Andrew urges England to put Six Nations pain to good use


Hove (Royaume-Uni) (AFP)

Former England fly-half Rob Andrew hopes the hurt of this season's Six Nations will drive the current side onto greater heights.

England, who had been bidding for a third successive title, finished a lowly fifth -- their worst Championship performance in 31 years -- this term after three straight defeats by Scotland, France and Grand Slam champions Ireland.

That trio of losses also raised doubts over whether England, under their Australian coach, Eddie Jones, could indeed dethrone reigning champions New Zealand at next year's World Cup in Japan.

Andrew was involved in the England team of 1987 that finished equal fourth in the old Five Nations.

Three years later he was England's No 10 when they suffered a shock loss away to Scotland in a Grand Slam-decider at Murrayfield.

But after that 1990 reverse, England won succesive Grand Slams in 1991 and 1992, a period where they also reached the 1991 World Cup final only to lose to Australia at Twickenham.

"If you've been lucky enough to be involved, you have a bad season," Andrew, now the chief executive of English county cricket side Sussex, told AFP at the south coast club's Hove ground on Wednesday.

"We had it in 1990, the (2003) England World Cup-winning team lost a couple of Grand Slam deciders as well," added Andrew, who played a key role in the 1989 British and Irish Lions series win in Australia.

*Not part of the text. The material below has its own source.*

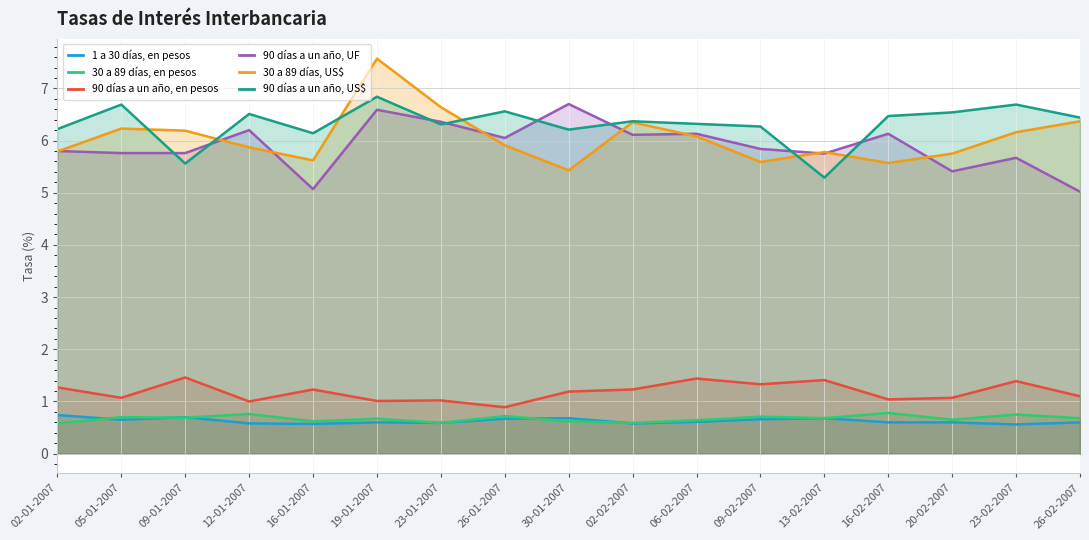

What is the sum of the 1 a 30 días, en pesos values at 09-02-2007 and 26-01-2007?

1.3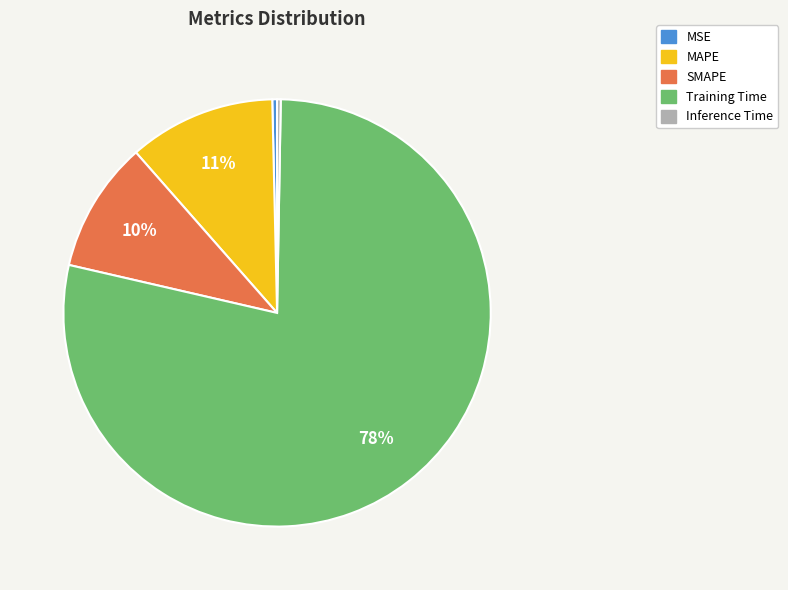

Is there a majority slice in this chart?

Yes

"There's some good players there -- it's a matter of using it (the defeats) as a driver to make sure it doesn't happen again," explained the 55-year-old, who scored 396 points in 71 Tests for England from 1985-1997.

"We certainly did that after 1990 when we lost the Grand Slam game in Scotland," recalled Andrew, having been the professional rugby director at England's governing Rugby Football Union (RFU).

"It gives you a bit more resolve, because it hurts, and obviously you've got to work out the tactical and technical things that have gone wrong.

"That's down to the coaching team to fix those things, but the bottom line is they (England) haven't become a bad side overnight and there's a very talented group of players there."